5 — Quick and easy data augmentation to increase performance

We’ve said it a few times now: more data = better performance. Aside from transfer learning, another quick and easy way to increase your model’s performance is data augmentation. Data augmentation involves generating synthetic training examples by altering some of the original images from the data set, while using the original class label. For example, common ways of data augmentation for images include:

  • Rotate and/or flip the images horizontally and vertically
  • Alter the brightness and colours of the images
  • Randomly blur the images
  • Randomly crop patches from the images

Basically, you can perform any alteration that would change the look of the image, but not the overall content i.e you can make a picture of a dog blue, but you should still be able to clearly see that it’s a picture of a dog.

6 — Give your model a boost with ensembles!

In machine learning, ensembles train multiple models and then combine them together to achieve higher performance. Thus, the idea is to train multiple deep network models on the same task on the same data set. The results of the models can then be combined via a voting scheme i.e the class with the highest number of votes wins.

To insure that all of the models are different, random weight initializations and random data augmentation can be used. It is well known that an ensemble is usually significantly more accurate than a single model, due to the use of multiple models and thus approaching the task from different angles. In real-world applications, especially challenges or competitions, almost all the top models use ensembles.

7 — Speed it up with pruning

We know that model accuracy increases with depth, but what about speed? More layers means more parameters, and more parameters means more computation, more memory consumption, and less speed.
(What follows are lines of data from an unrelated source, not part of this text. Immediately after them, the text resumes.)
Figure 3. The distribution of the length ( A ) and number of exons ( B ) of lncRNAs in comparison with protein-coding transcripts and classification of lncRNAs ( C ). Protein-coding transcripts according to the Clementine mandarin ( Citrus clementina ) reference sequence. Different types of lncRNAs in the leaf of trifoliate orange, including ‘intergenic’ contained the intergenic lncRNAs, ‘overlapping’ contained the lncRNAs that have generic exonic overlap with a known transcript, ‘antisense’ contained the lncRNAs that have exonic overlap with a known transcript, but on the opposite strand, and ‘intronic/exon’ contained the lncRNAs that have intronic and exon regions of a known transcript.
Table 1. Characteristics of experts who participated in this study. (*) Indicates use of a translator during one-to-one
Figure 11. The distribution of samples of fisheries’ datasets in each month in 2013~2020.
Ideally, we would like to maintain high accuracy while increasing our speed. We can do this with pruning.

The idea is that among the many parameters in the network, some are redundant and don’t contribute a lot to the output. If you could rank the neurons in the network according to how much they contribute, you could then remove the low ranking neurons from the network, resulting in a smaller and faster network. The ranking can be done according to the L1/L2 mean of neuron weights, their mean activation, the number of times a neuron wasn’t zero on some validation set, and other creative methods. Getting faster/smaller networks is important for running deep learning networks on mobile devices.
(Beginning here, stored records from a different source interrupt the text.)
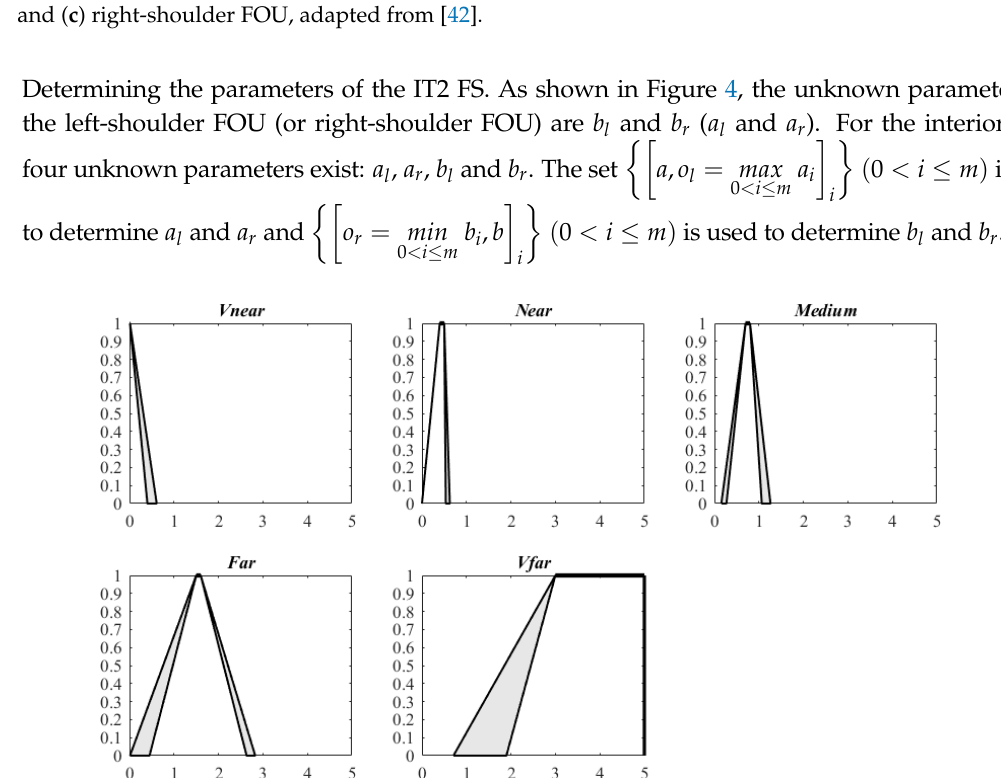
Figure 4. IT2 FSs of five qualitative distance words for walk (unit: km).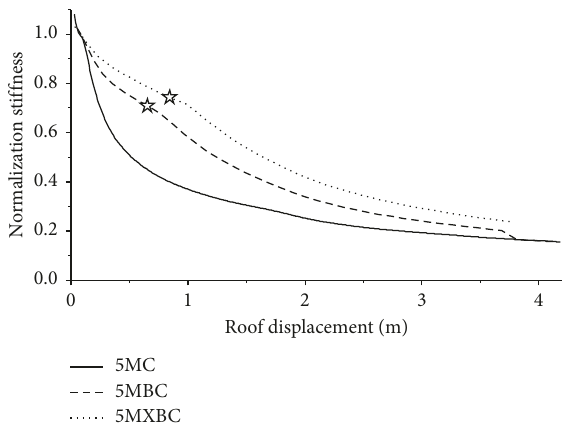
Figure 20: The normalization stiffness curves of three model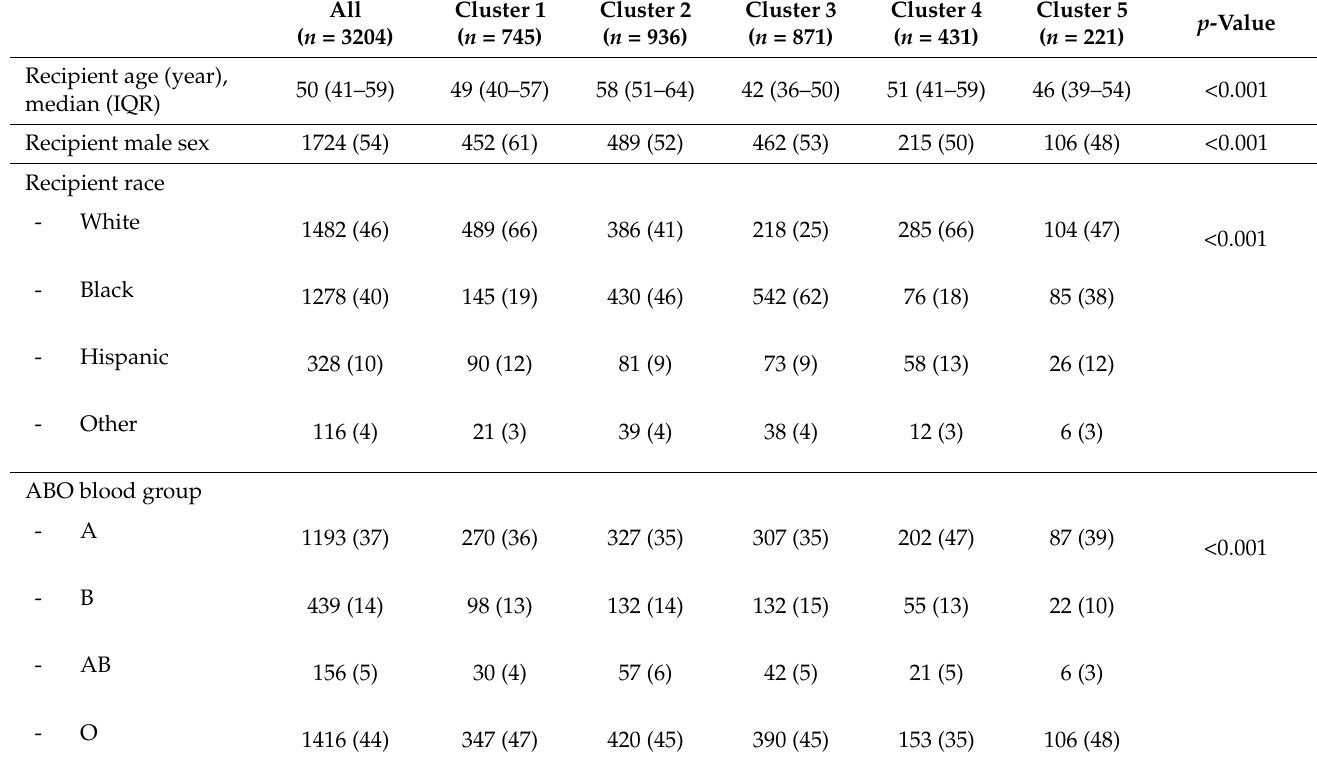
Table 1. Clinical characteristics according to clusters of morbidly obese kidney transplant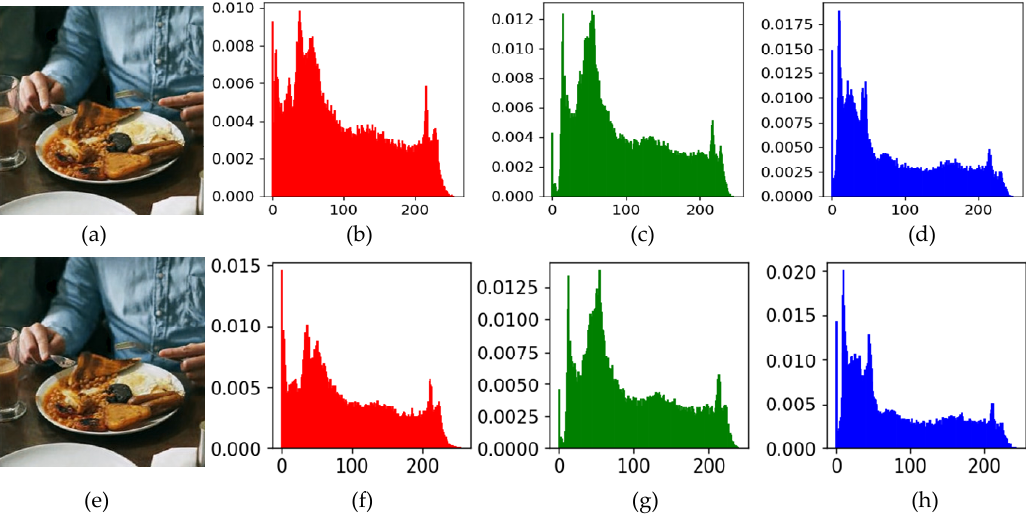
Figure 8. Histogram comparison between a secret image and a reconstructed secret image: ( a ) secret image; ( b – d ) histograms of pixel values of ( a ) for the three (RGB) channels, respectively; ( e ) reconstructed secret image; ( f – h ) histograms of pixel values of ( e ) for the three (RGB) channels, respectively.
The most basic way of pruning networks is to simply drop certain convolutional filters. This was done fairly successfully in this recent paper. The neuron ranking in this work is fairly simple: it’s the L1 norm of the weights of each filter. On each pruning iteration they rank all the filters, prune the m lowest ranking filters globally among all the layers, retrain and repeat!

A key insight to pruning filters was presented in another recent paper that analysed the structure of Residual Networks. The authors showed that when removing layers, networks with residual shortcut connections (such as ResNets) were far more robust in maintaining good accuracy than networks that did not use any shortcut connections (such as VGG or AlexNet). This interesting discovery is of great practical importance because it tells us that when pruning a network for deployment and application, the network design is of critical importance (go with ResNets!). So it’s always good to use the latest and greatest methods!

That’s a wrap!

There you have it, your 7 practical tips for Deep Learning!